A common way to assess how much various factors contribute to health is to estimate how much variation in health across the country is explained by each of those factors. But explaining variation is not as useful as many may think. This is the third and final post in a series on Nancy Krieger’s ‘s American Journal of Public Health paper. (The prior two posts are here and here.)
[T]the percentage of variation in outcomes that is ‘explained’ by particular factors is not equivalent to the proportion of risk causally attributable to these factors.
This is true, but not obvious. So, let’s make it obvious with a simple example.
Imagine a world in which U.S. health outcomes are determined by just two factors. Though this is clearly fictitious, just to be concrete, let’s say that life expectancy after age 25 is causally driven by how much we invest in education and how much we invest in housing for families with children.
With data we could estimate two kinds of relationships between life expectancy and its determinants: (1) how much variation in life expectancy is explained by each determinant and (2) the causal effect of each determinant on life expectancy. These are different things.
Here’s what “causal effect” means: We’re pretending education investments causally influence life expectancy. By how much? If we spend $100 billion more in education annually, how much longer do we expect they’ll live? That exact translation is the causal effect size.
If $100 billion per year spent on education causes people to live 3 additional years longer, on average, we’d say the causal effect is 3 years of life per $100 billion per year in education. One could draw that relationship as a line through the data, as shown just below, where the horizontal axis is education and the vertical axis is life expectancy.
Here’s what “explaining variation” means: Life expectancy varies, which you can see in the blue dots in the chart above. Though life expectancy in this hypothetical example is caused by only education and housing investments, it’s correlated with lots of other things, including where people live. We can readily observe geographic variation in life expectancy. People in, say, Minnesota live longer than those in, say, Kentucky. (This is true!)
Investment in education varies geographically too. (Again, look at the blue dots, imagining each represents a different zip code, for example.) And, though it’s causally related to life expectancy, the relationship isn’t perfect. That’s why there are dots in the chart that don’t fall on the line.
How close are those blue dots to falling on the line? That’s what “explaining variation” tells you. The more they fall along a line, the more variation in life expectancy is explained by educational spending. Notice this has nothing to do with the causal effect (the slope of the line).
Which matters more, explaining variation or causal effect? Perhaps there are important questions answered by how much variation is explained by different factors, but it’s not easy to think of them.
More commonly, we care about how long people live and helping them live longer. Just as an example, suppose our goal is to raise the life expectancy of people who live in zip codes with the shortest life spans — boosting the bottom. Should we invest more in education or housing?
Let’s look at the data. Suppose it looks like the chart below, where the vertical axis is, again, life expectancy. Investment in (dollars spent on) education is the horizontal axis for the right panel and housing for the left. The charts are drawn to the same scale.
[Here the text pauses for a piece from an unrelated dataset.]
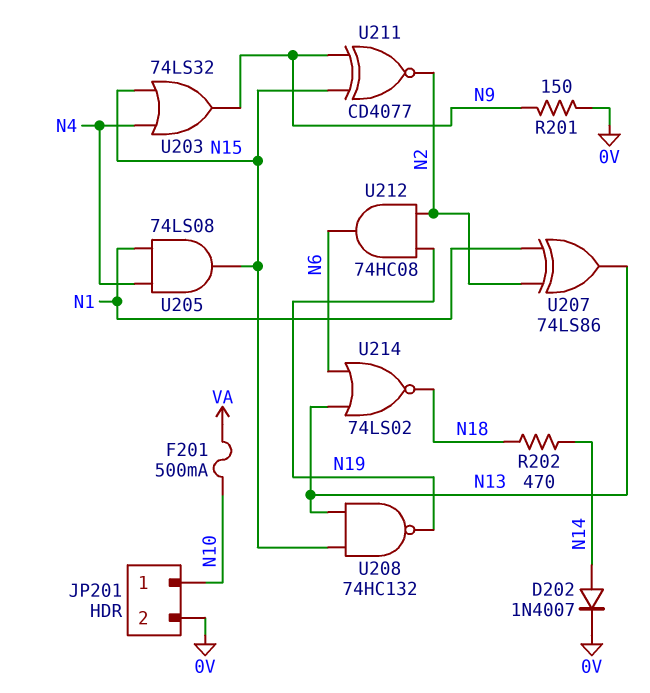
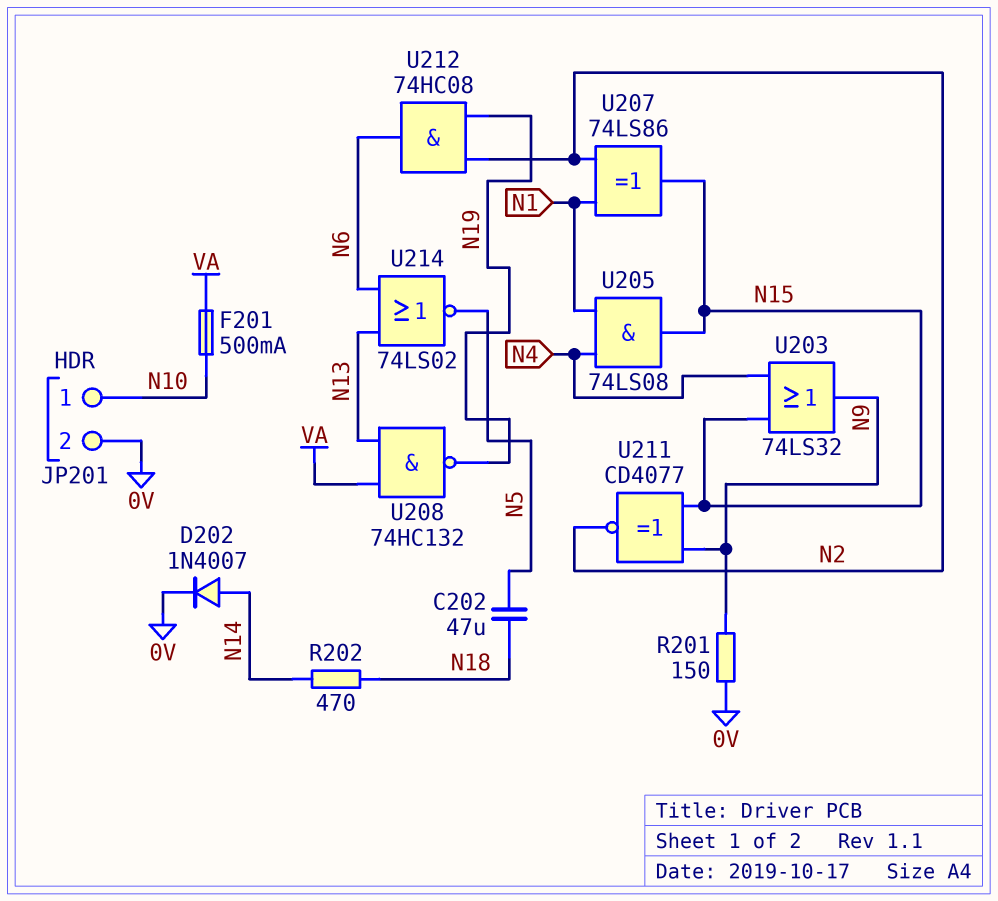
C202: none -> 47uF (N5, N18)
U207: XOR 74LS86 (in N1, in N2, out N13) -> XOR 74LS86 (in N1, in N2, out N15)
U208: NAND 74HC132 (in N13, in N15, out N19) -> NAND 74HC132 (in N13, in VA, out N19)
U214: NOR 74LS02 (in N6, in N13, out N18) -> NOR 74LS02 (in N6, in N13, out N5)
Because the slope of the line on the right is steeper than the one on the left (specifically it is about three times steeper), that means that we can increase longevity more, on average, by investing a dollar in education than in housing (specifically three times more).
However, notice that the dots in the left-hand panel are closer to the line than those on the right. Housing investment explains more of the variation in life expectancy than education investment. (You can’t easily tell from the chart, but it’s over four times more.) If we thought that we should invest more in the factor that explained more variation, then we’d invest in housing, not education. That would be a mistake, for this hypothetical example.
The bottom line: It’s a lot easier to estimate how much various factors explain variation in health than it is to estimate causal relationships. There is a temptation to substitute the former for the latter when considering policy applications. That can lead to the wrong conclusions if factors that explain more variation are those with less causal influence (and vice versa).